## Task directions
Please tally the lines in the items below that contain the string "Requiere", with case counting, and give only the number.

[Source texts of formatted documents]
- - - - -
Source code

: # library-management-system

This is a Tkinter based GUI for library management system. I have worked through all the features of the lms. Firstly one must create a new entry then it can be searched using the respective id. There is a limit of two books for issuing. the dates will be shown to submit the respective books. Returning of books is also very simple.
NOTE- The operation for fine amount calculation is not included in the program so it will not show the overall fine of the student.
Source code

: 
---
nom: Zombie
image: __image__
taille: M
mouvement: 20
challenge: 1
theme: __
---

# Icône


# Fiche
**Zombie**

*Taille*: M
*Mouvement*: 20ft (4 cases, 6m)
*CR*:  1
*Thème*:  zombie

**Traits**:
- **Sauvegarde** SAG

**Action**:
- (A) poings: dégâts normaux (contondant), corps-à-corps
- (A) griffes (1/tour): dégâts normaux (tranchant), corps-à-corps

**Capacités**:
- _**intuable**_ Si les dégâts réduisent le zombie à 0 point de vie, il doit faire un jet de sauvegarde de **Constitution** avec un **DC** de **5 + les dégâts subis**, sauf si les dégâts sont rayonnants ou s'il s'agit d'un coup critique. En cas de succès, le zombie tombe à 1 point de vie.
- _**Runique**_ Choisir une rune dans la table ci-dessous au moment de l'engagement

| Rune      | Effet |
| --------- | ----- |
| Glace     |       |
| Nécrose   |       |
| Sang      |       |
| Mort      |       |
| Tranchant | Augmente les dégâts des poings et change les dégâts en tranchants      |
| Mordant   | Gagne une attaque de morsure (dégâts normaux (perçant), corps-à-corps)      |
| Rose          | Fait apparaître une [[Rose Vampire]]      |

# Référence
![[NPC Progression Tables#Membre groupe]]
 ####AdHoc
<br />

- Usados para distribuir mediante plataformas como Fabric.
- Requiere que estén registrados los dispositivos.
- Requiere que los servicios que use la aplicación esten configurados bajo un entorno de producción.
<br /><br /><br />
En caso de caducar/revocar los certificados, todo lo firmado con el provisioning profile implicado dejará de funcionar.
- - - - -
## Your response
2